Lenore followed my gaze to the glass display cabinet, then pulled a five-dollar bill from her pocket. “Will you go get her a cookie?” She pushed the cash toward Zyanya, who looked thrilled by the challenge of a second round of ordering.

“No, it’s okay. Really,” I insisted. “I don’t need a cookie.”

“Lilah, the baby wants a cookie,” Zyanya whispered, and I felt even more guilty knowing that none of her pregnancy cravings had ever been indulged, because all of her pregnancies were engineered and endured while she was a captive in Metzger’s Menagerie.

That reminder always helped me put things in perspective. What Gallagher and I were forced to do at the Spectacle felt like a monstrous, humiliating violation of the one bit of dignity I’d managed to keep intact during my imprisonment. And it was. But Zyanya and thousands like her had been forced to breed with other captives they hardly knew—some of whom were rented out specifically for that purpose—over and over throughout adult lives spent entirely in captivity. They were forced to bear children bred for profit and doomed to chains and cages from the moment they were conceived.

Compared to that, my lack of a cookie fund could hardly compare.

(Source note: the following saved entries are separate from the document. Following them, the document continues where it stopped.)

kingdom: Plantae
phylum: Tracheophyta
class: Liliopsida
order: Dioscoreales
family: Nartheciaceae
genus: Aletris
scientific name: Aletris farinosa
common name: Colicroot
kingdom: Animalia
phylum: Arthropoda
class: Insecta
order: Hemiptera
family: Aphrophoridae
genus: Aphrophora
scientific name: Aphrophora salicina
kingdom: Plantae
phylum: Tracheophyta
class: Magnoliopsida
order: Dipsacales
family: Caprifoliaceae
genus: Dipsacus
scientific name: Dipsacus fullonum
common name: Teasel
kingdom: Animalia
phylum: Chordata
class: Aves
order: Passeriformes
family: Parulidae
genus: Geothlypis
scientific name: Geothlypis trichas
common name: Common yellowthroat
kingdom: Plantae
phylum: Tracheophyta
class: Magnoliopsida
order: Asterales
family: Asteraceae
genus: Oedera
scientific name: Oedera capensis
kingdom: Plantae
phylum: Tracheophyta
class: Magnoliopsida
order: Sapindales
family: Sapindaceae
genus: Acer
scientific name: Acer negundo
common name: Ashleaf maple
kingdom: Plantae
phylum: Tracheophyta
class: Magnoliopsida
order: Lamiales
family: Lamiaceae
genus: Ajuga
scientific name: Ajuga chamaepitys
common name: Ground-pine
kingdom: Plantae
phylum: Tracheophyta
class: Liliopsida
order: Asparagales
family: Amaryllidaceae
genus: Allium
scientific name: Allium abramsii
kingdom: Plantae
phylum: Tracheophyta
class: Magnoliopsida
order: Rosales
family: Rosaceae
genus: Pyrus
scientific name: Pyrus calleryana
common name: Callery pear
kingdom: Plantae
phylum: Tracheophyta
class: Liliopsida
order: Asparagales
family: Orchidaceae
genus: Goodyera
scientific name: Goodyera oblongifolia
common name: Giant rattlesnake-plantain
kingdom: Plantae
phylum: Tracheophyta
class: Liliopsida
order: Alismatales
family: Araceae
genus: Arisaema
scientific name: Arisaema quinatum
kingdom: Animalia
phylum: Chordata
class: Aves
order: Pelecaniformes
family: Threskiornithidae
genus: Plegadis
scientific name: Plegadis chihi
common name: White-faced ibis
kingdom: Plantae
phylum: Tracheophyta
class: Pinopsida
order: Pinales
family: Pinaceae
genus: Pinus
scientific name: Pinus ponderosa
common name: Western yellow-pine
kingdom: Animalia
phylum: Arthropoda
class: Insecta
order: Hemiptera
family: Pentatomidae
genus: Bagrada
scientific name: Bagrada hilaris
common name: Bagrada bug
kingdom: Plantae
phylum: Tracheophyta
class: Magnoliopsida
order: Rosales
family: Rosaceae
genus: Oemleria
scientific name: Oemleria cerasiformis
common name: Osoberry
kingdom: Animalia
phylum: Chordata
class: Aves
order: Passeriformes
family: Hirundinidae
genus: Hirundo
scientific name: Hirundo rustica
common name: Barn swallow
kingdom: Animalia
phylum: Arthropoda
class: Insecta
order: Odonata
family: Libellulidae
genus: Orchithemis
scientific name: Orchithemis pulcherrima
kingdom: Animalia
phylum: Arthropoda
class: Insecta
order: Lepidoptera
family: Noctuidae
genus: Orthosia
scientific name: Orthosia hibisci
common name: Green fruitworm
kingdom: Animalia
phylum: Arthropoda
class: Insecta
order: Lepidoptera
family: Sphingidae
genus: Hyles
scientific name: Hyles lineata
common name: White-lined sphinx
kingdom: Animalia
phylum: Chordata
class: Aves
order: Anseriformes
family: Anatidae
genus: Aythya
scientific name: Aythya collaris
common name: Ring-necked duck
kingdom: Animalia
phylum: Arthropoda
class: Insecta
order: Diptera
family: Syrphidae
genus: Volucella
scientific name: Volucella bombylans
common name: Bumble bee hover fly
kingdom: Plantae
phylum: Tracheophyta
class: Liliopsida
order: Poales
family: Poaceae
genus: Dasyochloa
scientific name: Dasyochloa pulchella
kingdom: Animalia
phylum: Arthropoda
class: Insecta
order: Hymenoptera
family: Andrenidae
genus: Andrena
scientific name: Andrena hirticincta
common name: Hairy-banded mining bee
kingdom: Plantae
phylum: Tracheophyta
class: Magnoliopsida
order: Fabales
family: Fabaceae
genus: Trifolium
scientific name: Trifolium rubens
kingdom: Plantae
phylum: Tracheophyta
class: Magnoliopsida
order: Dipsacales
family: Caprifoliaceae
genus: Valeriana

“Don’t worry about it.” Lenore’s smile died before it reached her eyes. She seemed determined to celebrate my pregnancy with me, despite the brutal end of her own, and it was difficult for me to think of my own relative good fortune without also thinking about her loss.

My pregnancy, like our freedom-in-hiding, felt bittersweet, yet I clung to them both because I had no idea when they would end.

“I’ll sweet-talk someone out of his wallet on the way out of town.” Lenore shrugged, as if her offer wouldn’t mean taking another monumental risk. “We need a fresh infusion of cash, anyway.”

My eyes watered as Zyanya stood with the five-dollar bill, and I decided to blame the tears on hormones.

When I was a kid, I’d imagined that having sisters would feel like this. Like friends sharing living space and secrets and envy and laughter.

Of course, when I was a kid, I hadn’t imagined us as fugitives likely to be shot on sight, if we were discovered.

Zy came back from the counter with two dollars in change and the biggest peanut butter cookie I’ve ever seen, and I insisted we split it three ways.

I hated the fact that we were living hand-to-mouth, in a “borrowed” cabin and on stolen funds, but I hated it even worse that the burden for providing those borrowed and stolen goods fell squarely on Lenore. Especially considering the consequences if she were to get caught. Gallagher, Zy, Claudio and Eryx—the more physically imposing among our group—could easily have intimidated men in dark parking lots into handing over their cash, but they would have been reported to the police.

Under the right circumstances, Lenore could inject enough compulsion into her voice to convince people that theywantedto give her what they had. That they were donating to a down-on-her-luck woman with four kids to feed, or a college scholarship student struggling to care for her sick grandfather. A siren’s gifts were as substantial as they were subtle.

Even so, we were careful not to take Lenore “shopping” too often in the same town, because people would remember giving money to her. And they would remember her face if they saw it again.

That’s the problem with being beautiful. Even when you look completely human.

“So?” Zyanya whispered as she broke a small chunk from the huge cookie. “Find anything new online?” Though she’d made incredible strides in literacy since our escape, she’d had no opportunity to practice typing, so Lenore and I usually worked the coffee shop tablets.

“I figured out what triggered the angry mob outside,” I whispered. “A couple of days ago, a fourth-grade teacher injected some kind of poison into her class’s snack-time milk cartons, then passed them out.”